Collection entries
· · · · · · ·
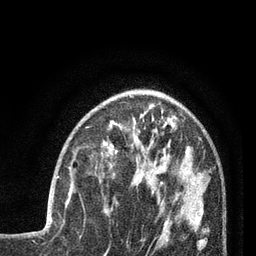
Breast MRI (dynamic contrast-enhanced), one axial slice. Position 28 of 80 along the scan axis. Cropped to one breast. Dynamic contrast-enhanced series, time point 2 of 7 at this slice position (early post-contrast). 3 T. TE 2.1 ms, TR 5 ms. 2 mm slice thickness. 256 × 256 image matrix, field of view 160 × 160 mm. Female patient.
Outlined on this slice (semi-automatically segmented with operator editing):
- enhancing-tissue mask used for the functional tumour volume (all voxels passing the contrast-enhancement thresholds inside the analysis volume; usually the tumour): bounding box <51,176,81,218> (left, top, right, bottom; pixels)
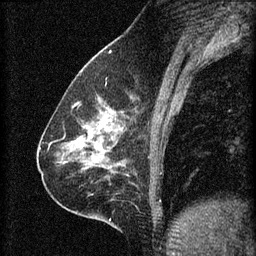
Breast MRI (dynamic contrast-enhanced), one sagittal slice; slice 28 of 60 in the series (ordered by position); 3 images stored at this slice position (order not interpretable as contrast timing); 1.5 T; TE 4.2 ms, TR 8.2 ms; 2 mm slice thickness; 256 × 256 image matrix, field of view 180 × 180 mm. Female patient, age 59 years.
Structures marked on this image (semi-automatic segmentation, software-assisted and operator-edited):
- analysis volume of interest (the breast-tissue region the enhancement analysis was run in; not a lesion): bounding box <61,104,129,161> (left, top, right, bottom; pixels)
- tumour enhancement mask (voxels above the 70 % enhancement threshold inside the analysis volume of interest): <78,112,124,151>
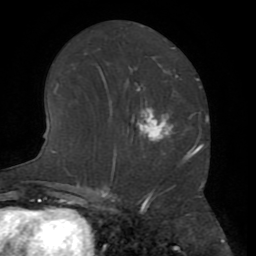
Breast MRI (dynamic contrast-enhanced), one axial slice. Slice 35 of 72 in the series (ordered by position). Cropped to one breast. Dynamic contrast-enhanced series, time point 2 of 8 at this slice position (early post-contrast). 1.5 T. TE 3.2 ms, TR 6.5 ms. 2.2 mm slice thickness. 256 × 256 image matrix, field of view 180 × 180 mm. Female patient.
Outlined on this slice (semi-automatically segmented with operator editing):
- enhancing-tissue mask used for the functional tumour volume (all voxels passing the contrast-enhancement thresholds inside the analysis volume; usually the tumour): bounding box <138,89,196,158> (left, top, right, bottom; pixels)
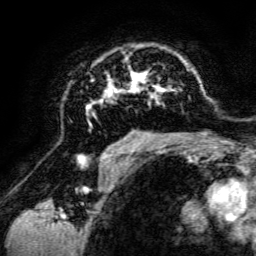
Breast MRI, one axial slice; slice 87 of 134 in the series (ordered by position); cropped to one breast; dynamic contrast-enhanced series, time point 2 of 6 at this slice position (early post-contrast); 3 T; TE 4.7 ms, TR 8.9 ms; 1.2 mm slice thickness; 256 × 256 image matrix. Female patient.
Outlined on this slice (semi-automatic segmentation, software-assisted and operator-edited):
- enhancing-tissue mask used for the functional tumour volume (all voxels passing the contrast-enhancement thresholds inside the analysis volume; usually the tumour): bounding box [x1, y1, x2, y2] px = [65, 46, 196, 142]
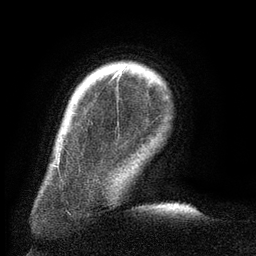
Breast MRI (dynamic contrast-enhanced), one axial slice; position 18 of 134 along the scan axis; cropped to one breast; dynamic contrast-enhanced series, time point 2 of 6 at this slice position (early post-contrast); 3 T; TE 2.6 ms, TR 5.5 ms; 1.2 mm slice thickness; 256 × 256 image matrix, field of view 180 × 180 mm. Female patient.
Outlined on this slice (semi-automatically segmented with operator editing):
- enhancing-tissue mask used for the functional tumour volume (all voxels passing the contrast-enhancement thresholds inside the analysis volume; usually the tumour): bounding box [x1, y1, x2, y2] px = [74, 69, 124, 114]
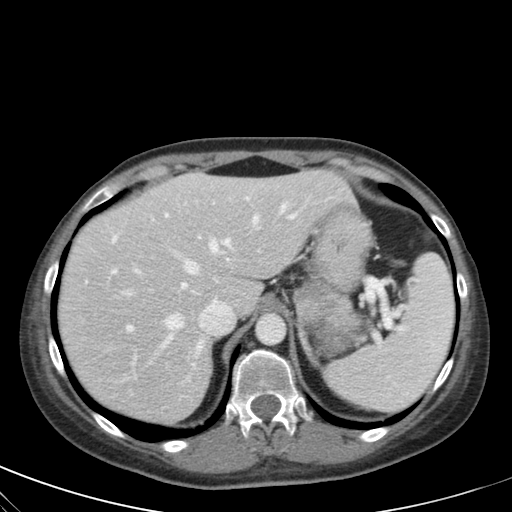
Contrast-enhanced abdominal CT, one axial slice. Slice 46 of 59 in the series (ordered by position). Intravenous contrast given. Soft-tissue window (W 400 / L 40 HU). 4 mm slice thickness. 512 × 512 image matrix, field of view 350 × 350 mm. Female patient, age 28 years. From the clinical record (not read from this slice): diagnosis: adrenocortical carcinoma; tumour side: left adrenal; tumour size at pathology: 7 cm; Ki-67 index: 40 %; stage (as recorded): 4.
Structures marked on this image (semi-automatic segmentation, software-assisted and operator-edited):
- mass: bounding box [x1, y1, x2, y2] px = [295, 282, 367, 355]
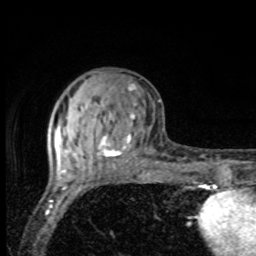
Breast MRI, one axial slice. Position 31 of 80 along the scan axis. Cropped to one breast. Dynamic contrast-enhanced series, time point 2 of 8 at this slice position (early post-contrast). 1.5 T. TE 4.2 ms, TR 7 ms. 2 mm slice thickness. 256 × 256 image matrix, field of view 155 × 155 mm. Female patient.
Structures marked on this image (semi-automatically segmented with operator editing):
- enhancing-tissue mask used for the functional tumour volume (all voxels passing the contrast-enhancement thresholds inside the analysis volume; usually the tumour): bounding box (x1, y1, x2, y2) in pixels: (64, 83, 136, 158)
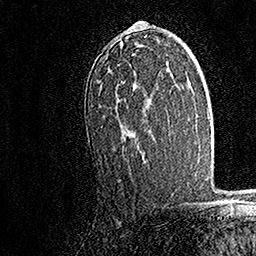
Breast MRI, one axial slice. Slice 101 of 158 in the series (ordered by position). Cropped to one breast. Dynamic contrast-enhanced series, time point 2 of 7 at this slice position (early post-contrast). 1.5 T. TE 3.5 ms, TR 7.2 ms. 1 mm slice thickness. 256 × 256 image matrix, field of view 165 × 165 mm. Female patient.
Annotated regions visible in this slice (semi-automatically segmented with operator editing):
- enhancing-tissue mask used for the functional tumour volume (all voxels passing the contrast-enhancement thresholds inside the analysis volume; usually the tumour): bounding box <87,21,147,155> (left, top, right, bottom; pixels)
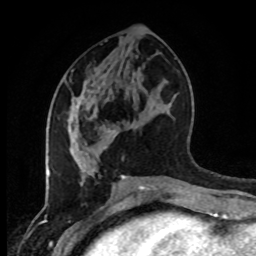
Breast MRI (dynamic contrast-enhanced), one axial slice. Position 41 of 80 along the scan axis. Cropped to one breast. Dynamic contrast-enhanced series, time point 2 of 8 at this slice position (early post-contrast). 1.5 T. TE 4.2 ms, TR 7 ms. 2 mm slice thickness. 256 × 256 image matrix, field of view 170 × 170 mm. Female patient.
Outlined on this slice (semi-automatically segmented with operator editing):
- enhancing-tissue mask used for the functional tumour volume (all voxels passing the contrast-enhancement thresholds inside the analysis volume; usually the tumour): box from (x=69, y=97) to (x=98, y=158) px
· · · · · · ·
_PROBLEM TO WORK ON:_ Every line above is to be returned exactly, with its pictures removed.

_RESULT FOR THIS EXERCISE:_
Breast MRI (dynamic contrast-enhanced), one axial slice. Position 28 of 80 along the scan axis. Cropped to one breast. Dynamic contrast-enhanced series, time point 2 of 7 at this slice position (early post-contrast). 3 T. TE 2.1 ms, TR 5 ms. 2 mm slice thickness. 256 × 256 image matrix, field of view 160 × 160 mm. Female patient.
Outlined on this slice (semi-automatically segmented with operator editing):
- enhancing-tissue mask used for the functional tumour volume (all voxels passing the contrast-enhancement thresholds inside the analysis volume; usually the tumour): bounding box <51,176,81,218> (left, top, right, bottom; pixels)
Breast MRI (dynamic contrast-enhanced), one sagittal slice; slice 28 of 60 in the series (ordered by position); 3 images stored at this slice position (order not interpretable as contrast timing); 1.5 T; TE 4.2 ms, TR 8.2 ms; 2 mm slice thickness; 256 × 256 image matrix, field of view 180 × 180 mm. Female patient, age 59 years.
Structures marked on this image (semi-automatic segmentation, software-assisted and operator-edited):
- analysis volume of interest (the breast-tissue region the enhancement analysis was run in; not a lesion): bounding box <61,104,129,161> (left, top, right, bottom; pixels)
- tumour enhancement mask (voxels above the 70 % enhancement threshold inside the analysis volume of interest): <78,112,124,151>
Breast MRI (dynamic contrast-enhanced), one axial slice. Slice 35 of 72 in the series (ordered by position). Cropped to one breast. Dynamic contrast-enhanced series, time point 2 of 8 at this slice position (early post-contrast). 1.5 T. TE 3.2 ms, TR 6.5 ms. 2.2 mm slice thickness. 256 × 256 image matrix, field of view 180 × 180 mm. Female patient.
Outlined on this slice (semi-automatically segmented with operator editing):
- enhancing-tissue mask used for the functional tumour volume (all voxels passing the contrast-enhancement thresholds inside the analysis volume; usually the tumour): bounding box <138,89,196,158> (left, top, right, bottom; pixels)
Breast MRI, one axial slice; slice 87 of 134 in the series (ordered by position); cropped to one breast; dynamic contrast-enhanced series, time point 2 of 6 at this slice position (early post-contrast); 3 T; TE 4.7 ms, TR 8.9 ms; 1.2 mm slice thickness; 256 × 256 image matrix. Female patient.
Outlined on this slice (semi-automatic segmentation, software-assisted and operator-edited):
- enhancing-tissue mask used for the functional tumour volume (all voxels passing the contrast-enhancement thresholds inside the analysis volume; usually the tumour): bounding box [x1, y1, x2, y2] px = [65, 46, 196, 142]
Breast MRI (dynamic contrast-enhanced), one axial slice; position 18 of 134 along the scan axis; cropped to one breast; dynamic contrast-enhanced series, time point 2 of 6 at this slice position (early post-contrast); 3 T; TE 2.6 ms, TR 5.5 ms; 1.2 mm slice thickness; 256 × 256 image matrix, field of view 180 × 180 mm. Female patient.
Outlined on this slice (semi-automatically segmented with operator editing):
- enhancing-tissue mask used for the functional tumour volume (all voxels passing the contrast-enhancement thresholds inside the analysis volume; usually the tumour): bounding box [x1, y1, x2, y2] px = [74, 69, 124, 114]
Contrast-enhanced abdominal CT, one axial slice. Slice 46 of 59 in the series (ordered by position). Intravenous contrast given. Soft-tissue window (W 400 / L 40 HU). 4 mm slice thickness. 512 × 512 image matrix, field of view 350 × 350 mm. Female patient, age 28 years. From the clinical record (not read from this slice): diagnosis: adrenocortical carcinoma; tumour side: left adrenal; tumour size at pathology: 7 cm; Ki-67 index: 40 %; stage (as recorded): 4.
Structures marked on this image (semi-automatic segmentation, software-assisted and operator-edited):
- mass: bounding box [x1, y1, x2, y2] px = [295, 282, 367, 355]
Breast MRI, one axial slice. Position 31 of 80 along the scan axis. Cropped to one breast. Dynamic contrast-enhanced series, time point 2 of 8 at this slice position (early post-contrast). 1.5 T. TE 4.2 ms, TR 7 ms. 2 mm slice thickness. 256 × 256 image matrix, field of view 155 × 155 mm. Female patient.
Structures marked on this image (semi-automatically segmented with operator editing):
- enhancing-tissue mask used for the functional tumour volume (all voxels passing the contrast-enhancement thresholds inside the analysis volume; usually the tumour): bounding box (x1, y1, x2, y2) in pixels: (64, 83, 136, 158)
Breast MRI, one axial slice. Slice 101 of 158 in the series (ordered by position). Cropped to one breast. Dynamic contrast-enhanced series, time point 2 of 7 at this slice position (early post-contrast). 1.5 T. TE 3.5 ms, TR 7.2 ms. 1 mm slice thickness. 256 × 256 image matrix, field of view 165 × 165 mm. Female patient.
Annotated regions visible in this slice (semi-automatically segmented with operator editing):
- enhancing-tissue mask used for the functional tumour volume (all voxels passing the contrast-enhancement thresholds inside the analysis volume; usually the tumour): bounding box <87,21,147,155> (left, top, right, bottom; pixels)
Breast MRI (dynamic contrast-enhanced), one axial slice. Position 41 of 80 along the scan axis. Cropped to one breast. Dynamic contrast-enhanced series, time point 2 of 8 at this slice position (early post-contrast). 1.5 T. TE 4.2 ms, TR 7 ms. 2 mm slice thickness. 256 × 256 image matrix, field of view 170 × 170 mm. Female patient.
Outlined on this slice (semi-automatically segmented with operator editing):
- enhancing-tissue mask used for the functional tumour volume (all voxels passing the contrast-enhancement thresholds inside the analysis volume; usually the tumour): box from (x=69, y=97) to (x=98, y=158) px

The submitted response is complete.